O grito do arpoador fez com que os tripulantes abandonassem seus postos. A escuridão era tão grande neste momento, que, ansioso, imaginava o que teria visto o arpoador.
Ned Land estava certo. Todos puderam ver o objeto que ele nos apontava.
A uma distância de duzentas e quarenta braças, a estibordo do Abraham Lincoln a superfície do mar parecia iluminada. Era apenas um fenômeno de fosforescência e não podia haver dúvida quanto à sua origem.
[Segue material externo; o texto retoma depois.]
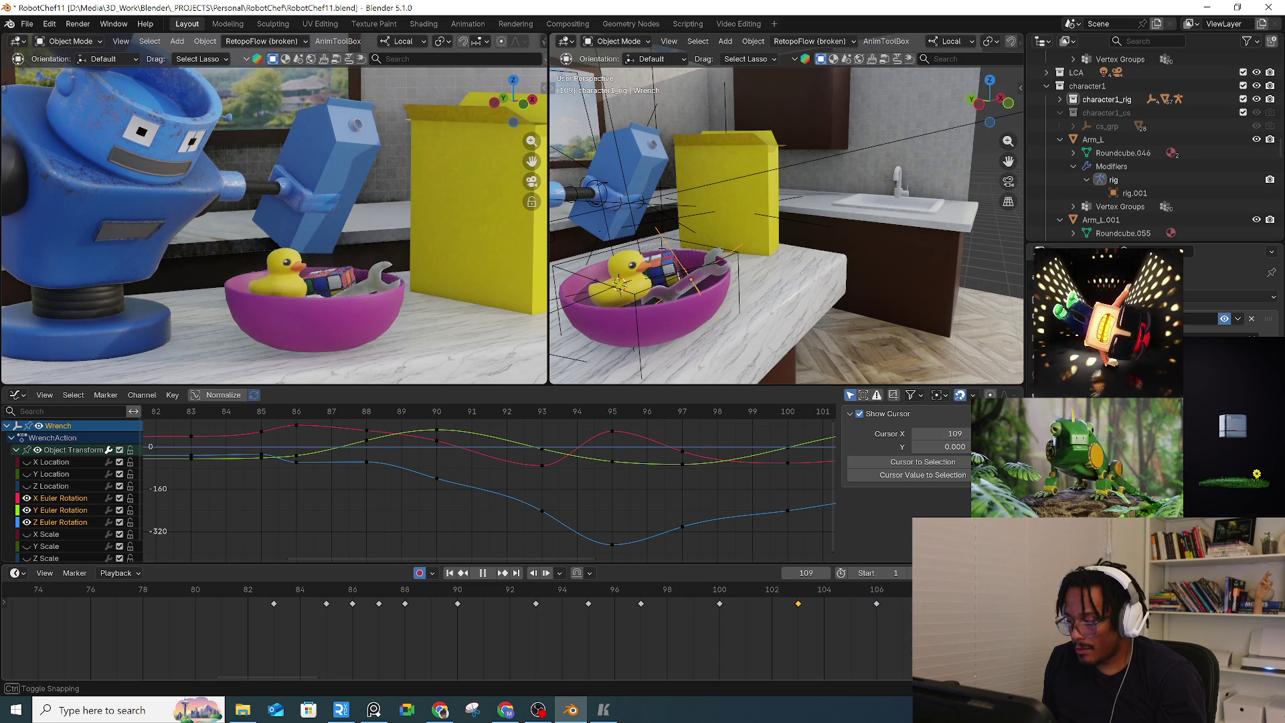
Key the wrench at frame 106 rotated 18° and nudged about -0.020 X, 0.027 Y, 0.084 Z m
click(875, 590)
text(r18)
Era o monstro que estávamos procurando há tanto tempo, que projetava aquele halo fortíssimo, embora inexplicável. Essa radiação devia ser produzida por um agente de grande potência luminosa. A parte iluminada formava sobre o mar um grande oval muito extenso, em cujo centro se condensava um foco incandescente, cujo brilho irresistível extinguia-se aos poucos.
- Trata-se de um conjunto de moléculas fosforescentes - disse um oficial da fragata.
- Não estou de acordo com o senhor - objetei inteiramente convicto. - Não existe peixe ou molusco que possa emitir uma luz tão intensa. Esse esplendor é de natureza essencialmente elétrica. Veja bem. Está se movendo agora em nossa direção. Cuidado!
Ergueu-se na fragata um clamor.
- Silêncio - ordenou o comandante Farragut.
- A barlavento! Retroceder!
Os marinheiros trataram de cumprir as ordens de seu capitão. A Abraham Lincoln virou para bombordo e descreveu um semicírculo.
- Para a frente! Avante! - gritou o capitão.
A fragata tentou afastar-se do foco luminoso. Digo que tentou, porque aquele animal sobrenatural perseguiu-nos com o dobro da velocidade do navio.
Todos estavam mudos e permaneciam imóveis de espanto. O animal encurtou a distância, rodeou a fragata, que navegava a quatorze nós, e a envolveu em sua luz. Feito isso, afastou-se cerca de três milhas, deixando atrás de si um rastro luminoso. De repente, o monstro avançou em direção à fragata com surpreendente velocidade, parou a vinte pés dos cabos do navio, apagou a luz e submergiu, tornando a ressurgir logo depois do outro lado do navio, como se tivesse passado sob o seu casco. Era iminente um choque. Estava assombrado com as manobras efetuadas pela Abraham Lincoln. A embarcação não atacava, apenas se defendia. Era perseguida, quando devia ser a perseguidora. Fez-se essa observação ao comandante Farragut. Este, impassível como sempre, não demonstrou o menor embaraço.
- Devo dizer-lhe, senhor Aronnax, que não sei o que é o meu oponente. Não desejo arriscar a minha fragata no meio da escuridão. O senhor deve compreender que não posso atacar um inimigo que não conheço. Esperemos o dia clarear, e então saberemos como agir.
- O senhor sabe que animal é esse?
- Não há dúvida de que se trata de um narval gigante. Porém, devo confessar-lhe que é elétrico e diferente de tudo o que se conhece até o momento.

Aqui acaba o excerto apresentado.